**Your instructions:**
Which lines in the items below contain the string "radius", with case counting? Report each of those lines in full.

**Material provided:**
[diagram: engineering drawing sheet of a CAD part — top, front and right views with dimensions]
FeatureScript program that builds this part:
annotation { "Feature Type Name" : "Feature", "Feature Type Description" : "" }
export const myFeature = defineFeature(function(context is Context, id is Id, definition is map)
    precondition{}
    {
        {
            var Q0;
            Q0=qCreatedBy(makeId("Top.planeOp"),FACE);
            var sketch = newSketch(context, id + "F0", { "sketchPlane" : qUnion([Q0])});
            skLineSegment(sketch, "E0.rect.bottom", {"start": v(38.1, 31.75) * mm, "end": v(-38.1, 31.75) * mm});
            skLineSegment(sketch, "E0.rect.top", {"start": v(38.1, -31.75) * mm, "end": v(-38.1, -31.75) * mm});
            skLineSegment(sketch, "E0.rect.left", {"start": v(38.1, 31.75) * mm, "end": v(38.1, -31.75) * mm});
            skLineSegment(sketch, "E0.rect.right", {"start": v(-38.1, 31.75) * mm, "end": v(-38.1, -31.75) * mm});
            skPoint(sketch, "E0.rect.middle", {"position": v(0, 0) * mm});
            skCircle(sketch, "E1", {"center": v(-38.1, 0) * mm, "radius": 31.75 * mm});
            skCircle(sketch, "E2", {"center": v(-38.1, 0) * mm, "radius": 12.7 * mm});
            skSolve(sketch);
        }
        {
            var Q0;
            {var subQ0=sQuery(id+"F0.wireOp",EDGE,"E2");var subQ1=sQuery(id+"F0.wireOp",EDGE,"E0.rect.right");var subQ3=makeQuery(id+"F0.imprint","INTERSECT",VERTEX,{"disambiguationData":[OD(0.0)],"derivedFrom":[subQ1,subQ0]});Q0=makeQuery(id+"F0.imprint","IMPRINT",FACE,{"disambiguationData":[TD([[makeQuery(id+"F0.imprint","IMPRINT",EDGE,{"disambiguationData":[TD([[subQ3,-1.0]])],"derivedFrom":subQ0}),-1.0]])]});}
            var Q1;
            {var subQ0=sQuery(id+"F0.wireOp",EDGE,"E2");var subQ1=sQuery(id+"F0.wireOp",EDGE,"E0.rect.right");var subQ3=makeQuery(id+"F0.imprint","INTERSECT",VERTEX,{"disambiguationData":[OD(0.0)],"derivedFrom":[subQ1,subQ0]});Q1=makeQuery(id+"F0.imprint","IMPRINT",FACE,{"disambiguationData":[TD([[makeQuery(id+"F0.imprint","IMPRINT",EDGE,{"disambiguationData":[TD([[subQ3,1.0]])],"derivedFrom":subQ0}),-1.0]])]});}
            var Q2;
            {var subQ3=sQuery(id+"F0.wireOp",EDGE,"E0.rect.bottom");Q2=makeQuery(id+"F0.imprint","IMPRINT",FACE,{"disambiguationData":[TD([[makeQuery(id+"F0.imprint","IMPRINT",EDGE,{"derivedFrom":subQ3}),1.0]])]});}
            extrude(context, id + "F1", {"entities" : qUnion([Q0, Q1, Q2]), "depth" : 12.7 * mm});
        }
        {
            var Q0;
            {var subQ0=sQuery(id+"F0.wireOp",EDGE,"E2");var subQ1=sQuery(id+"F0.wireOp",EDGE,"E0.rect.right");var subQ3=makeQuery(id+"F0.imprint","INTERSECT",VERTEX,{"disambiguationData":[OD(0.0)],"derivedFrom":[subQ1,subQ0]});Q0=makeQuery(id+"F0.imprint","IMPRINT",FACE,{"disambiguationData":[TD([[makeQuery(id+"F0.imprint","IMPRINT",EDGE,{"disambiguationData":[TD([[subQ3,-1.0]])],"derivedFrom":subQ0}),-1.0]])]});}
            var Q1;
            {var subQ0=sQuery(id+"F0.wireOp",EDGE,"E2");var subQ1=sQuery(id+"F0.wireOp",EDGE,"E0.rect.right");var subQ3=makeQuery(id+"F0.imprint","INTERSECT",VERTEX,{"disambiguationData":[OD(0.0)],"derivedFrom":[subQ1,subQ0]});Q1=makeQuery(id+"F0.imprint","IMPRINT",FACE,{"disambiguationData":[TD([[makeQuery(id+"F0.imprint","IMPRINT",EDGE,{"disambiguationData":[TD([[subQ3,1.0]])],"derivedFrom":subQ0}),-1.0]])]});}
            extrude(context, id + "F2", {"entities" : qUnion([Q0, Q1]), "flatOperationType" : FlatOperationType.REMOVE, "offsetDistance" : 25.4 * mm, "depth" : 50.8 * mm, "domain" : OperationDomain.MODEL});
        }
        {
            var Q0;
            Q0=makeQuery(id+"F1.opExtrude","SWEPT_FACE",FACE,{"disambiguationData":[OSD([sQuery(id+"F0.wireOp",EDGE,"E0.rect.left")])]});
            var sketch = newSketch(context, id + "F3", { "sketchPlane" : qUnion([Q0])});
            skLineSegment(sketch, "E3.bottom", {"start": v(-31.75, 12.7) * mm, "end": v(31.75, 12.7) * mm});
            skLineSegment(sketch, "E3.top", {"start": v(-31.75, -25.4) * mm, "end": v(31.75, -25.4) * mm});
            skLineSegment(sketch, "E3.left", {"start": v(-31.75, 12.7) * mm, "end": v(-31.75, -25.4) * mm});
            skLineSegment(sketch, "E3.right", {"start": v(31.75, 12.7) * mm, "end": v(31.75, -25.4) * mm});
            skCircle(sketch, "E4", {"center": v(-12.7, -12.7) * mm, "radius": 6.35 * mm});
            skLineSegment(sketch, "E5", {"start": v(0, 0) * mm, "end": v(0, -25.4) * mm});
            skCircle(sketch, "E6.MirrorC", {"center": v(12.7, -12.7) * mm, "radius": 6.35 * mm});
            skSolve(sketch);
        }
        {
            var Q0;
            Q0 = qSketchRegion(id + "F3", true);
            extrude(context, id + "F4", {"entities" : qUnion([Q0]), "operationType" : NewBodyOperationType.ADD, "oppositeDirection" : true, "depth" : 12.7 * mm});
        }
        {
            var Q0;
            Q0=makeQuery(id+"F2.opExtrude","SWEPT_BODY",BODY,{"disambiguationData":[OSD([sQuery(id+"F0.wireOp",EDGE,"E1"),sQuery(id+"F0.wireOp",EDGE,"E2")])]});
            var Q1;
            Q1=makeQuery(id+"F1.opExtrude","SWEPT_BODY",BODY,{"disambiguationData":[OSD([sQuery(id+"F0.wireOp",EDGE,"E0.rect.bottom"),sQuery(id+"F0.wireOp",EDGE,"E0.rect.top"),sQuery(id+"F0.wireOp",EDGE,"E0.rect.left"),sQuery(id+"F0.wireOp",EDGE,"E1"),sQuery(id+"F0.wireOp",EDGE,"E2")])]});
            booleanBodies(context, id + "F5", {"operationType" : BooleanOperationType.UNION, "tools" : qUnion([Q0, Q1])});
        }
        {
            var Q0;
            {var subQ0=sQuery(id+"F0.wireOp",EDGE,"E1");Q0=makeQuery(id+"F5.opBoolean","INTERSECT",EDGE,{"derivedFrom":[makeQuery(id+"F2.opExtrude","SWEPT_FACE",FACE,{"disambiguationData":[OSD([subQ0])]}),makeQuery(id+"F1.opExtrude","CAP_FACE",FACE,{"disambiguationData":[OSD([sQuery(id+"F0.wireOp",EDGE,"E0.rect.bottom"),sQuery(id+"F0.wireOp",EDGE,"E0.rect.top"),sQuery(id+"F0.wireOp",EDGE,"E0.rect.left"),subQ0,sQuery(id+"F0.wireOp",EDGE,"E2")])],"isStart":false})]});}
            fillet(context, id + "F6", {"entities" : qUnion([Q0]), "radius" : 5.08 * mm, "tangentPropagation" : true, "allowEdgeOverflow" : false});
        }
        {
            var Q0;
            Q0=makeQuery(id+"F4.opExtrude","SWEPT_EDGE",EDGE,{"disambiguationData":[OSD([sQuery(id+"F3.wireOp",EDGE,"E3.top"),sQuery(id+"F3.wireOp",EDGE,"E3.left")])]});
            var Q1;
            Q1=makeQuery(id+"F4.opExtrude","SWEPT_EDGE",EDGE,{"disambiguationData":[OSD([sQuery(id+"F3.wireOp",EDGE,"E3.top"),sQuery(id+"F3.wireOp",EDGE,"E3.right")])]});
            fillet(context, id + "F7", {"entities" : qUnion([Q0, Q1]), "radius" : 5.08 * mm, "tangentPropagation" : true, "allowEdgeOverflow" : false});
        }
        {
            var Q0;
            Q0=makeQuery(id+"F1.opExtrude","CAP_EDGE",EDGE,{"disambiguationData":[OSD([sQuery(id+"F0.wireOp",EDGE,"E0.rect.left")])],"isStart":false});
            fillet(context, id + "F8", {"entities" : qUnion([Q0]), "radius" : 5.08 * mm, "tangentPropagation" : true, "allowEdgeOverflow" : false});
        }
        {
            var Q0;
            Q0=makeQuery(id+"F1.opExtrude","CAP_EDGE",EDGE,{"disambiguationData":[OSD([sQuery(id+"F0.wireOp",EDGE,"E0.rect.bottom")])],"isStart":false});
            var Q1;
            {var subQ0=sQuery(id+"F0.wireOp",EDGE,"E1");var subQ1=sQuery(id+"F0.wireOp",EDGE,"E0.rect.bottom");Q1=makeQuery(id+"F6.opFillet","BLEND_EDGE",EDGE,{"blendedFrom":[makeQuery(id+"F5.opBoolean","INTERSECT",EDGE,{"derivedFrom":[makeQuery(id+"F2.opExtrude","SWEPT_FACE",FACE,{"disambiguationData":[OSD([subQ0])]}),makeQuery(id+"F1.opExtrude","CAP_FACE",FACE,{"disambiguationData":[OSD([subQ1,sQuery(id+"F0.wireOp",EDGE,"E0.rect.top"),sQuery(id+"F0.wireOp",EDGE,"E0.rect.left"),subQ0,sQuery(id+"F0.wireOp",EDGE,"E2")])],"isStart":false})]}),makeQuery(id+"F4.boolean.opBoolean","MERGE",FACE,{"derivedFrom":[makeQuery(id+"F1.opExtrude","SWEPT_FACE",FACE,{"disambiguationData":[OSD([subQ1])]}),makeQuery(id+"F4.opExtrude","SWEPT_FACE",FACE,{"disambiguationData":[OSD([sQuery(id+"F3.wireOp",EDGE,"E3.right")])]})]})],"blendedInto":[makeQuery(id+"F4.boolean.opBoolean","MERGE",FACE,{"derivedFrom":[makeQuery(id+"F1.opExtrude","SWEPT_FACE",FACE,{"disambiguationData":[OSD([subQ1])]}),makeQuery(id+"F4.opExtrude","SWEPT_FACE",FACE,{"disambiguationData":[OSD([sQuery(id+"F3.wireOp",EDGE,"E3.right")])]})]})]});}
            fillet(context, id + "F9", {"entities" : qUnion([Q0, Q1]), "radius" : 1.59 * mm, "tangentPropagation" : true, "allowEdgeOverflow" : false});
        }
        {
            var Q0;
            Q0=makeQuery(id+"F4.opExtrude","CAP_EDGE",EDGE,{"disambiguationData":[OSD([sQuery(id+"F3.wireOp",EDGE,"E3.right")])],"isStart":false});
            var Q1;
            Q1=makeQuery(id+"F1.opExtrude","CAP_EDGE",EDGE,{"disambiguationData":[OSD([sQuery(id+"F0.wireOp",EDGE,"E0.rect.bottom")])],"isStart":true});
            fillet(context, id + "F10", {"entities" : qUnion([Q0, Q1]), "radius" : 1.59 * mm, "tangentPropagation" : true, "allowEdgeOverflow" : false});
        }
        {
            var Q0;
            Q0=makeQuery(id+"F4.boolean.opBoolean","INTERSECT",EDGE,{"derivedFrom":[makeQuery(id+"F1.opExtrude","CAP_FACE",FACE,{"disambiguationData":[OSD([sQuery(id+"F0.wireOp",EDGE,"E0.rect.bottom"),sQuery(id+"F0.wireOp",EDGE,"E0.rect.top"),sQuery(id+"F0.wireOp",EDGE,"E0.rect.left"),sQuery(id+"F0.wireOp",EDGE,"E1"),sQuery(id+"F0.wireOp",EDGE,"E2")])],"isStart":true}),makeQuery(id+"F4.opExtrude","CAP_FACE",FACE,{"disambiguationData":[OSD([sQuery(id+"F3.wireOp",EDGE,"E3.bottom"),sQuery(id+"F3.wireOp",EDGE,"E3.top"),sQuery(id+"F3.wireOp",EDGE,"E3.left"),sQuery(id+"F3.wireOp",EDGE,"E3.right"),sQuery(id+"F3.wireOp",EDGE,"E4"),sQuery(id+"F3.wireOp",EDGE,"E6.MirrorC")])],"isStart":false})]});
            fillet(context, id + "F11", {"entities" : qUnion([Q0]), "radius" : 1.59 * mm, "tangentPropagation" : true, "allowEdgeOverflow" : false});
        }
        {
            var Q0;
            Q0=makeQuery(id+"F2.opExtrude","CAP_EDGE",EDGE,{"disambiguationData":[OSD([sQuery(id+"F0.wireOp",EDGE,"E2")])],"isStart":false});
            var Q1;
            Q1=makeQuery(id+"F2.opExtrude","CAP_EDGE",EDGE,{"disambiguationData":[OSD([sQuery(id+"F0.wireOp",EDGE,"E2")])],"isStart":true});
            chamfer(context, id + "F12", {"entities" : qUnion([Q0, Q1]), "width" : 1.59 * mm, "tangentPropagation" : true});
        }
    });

**Problem solution:**
            skCircle(sketch, "E1", {"center": v(-38.1, 0) * mm, "radius": 31.75 * mm});
            skCircle(sketch, "E2", {"center": v(-38.1, 0) * mm, "radius": 12.7 * mm});
            skCircle(sketch, "E4", {"center": v(-12.7, -12.7) * mm, "radius": 6.35 * mm});
            skCircle(sketch, "E6.MirrorC", {"center": v(12.7, -12.7) * mm, "radius": 6.35 * mm});
            fillet(context, id + "F6", {"entities" : qUnion([Q0]), "radius" : 5.08 * mm, "tangentPropagation" : true, "allowEdgeOverflow" : false});
            fillet(context, id + "F7", {"entities" : qUnion([Q0, Q1]), "radius" : 5.08 * mm, "tangentPropagation" : true, "allowEdgeOverflow" : false});
            fillet(context, id + "F8", {"entities" : qUnion([Q0]), "radius" : 5.08 * mm, "tangentPropagation" : true, "allowEdgeOverflow" : false});
            fillet(context, id + "F9", {"entities" : qUnion([Q0, Q1]), "radius" : 1.59 * mm, "tangentPropagation" : true, "allowEdgeOverflow" : false});
            fillet(context, id + "F10", {"entities" : qUnion([Q0, Q1]), "radius" : 1.59 * mm, "tangentPropagation" : true, "allowEdgeOverflow" : false});
            fillet(context, id + "F11", {"entities" : qUnion([Q0]), "radius" : 1.59 * mm, "tangentPropagation" : true, "allowEdgeOverflow" : false});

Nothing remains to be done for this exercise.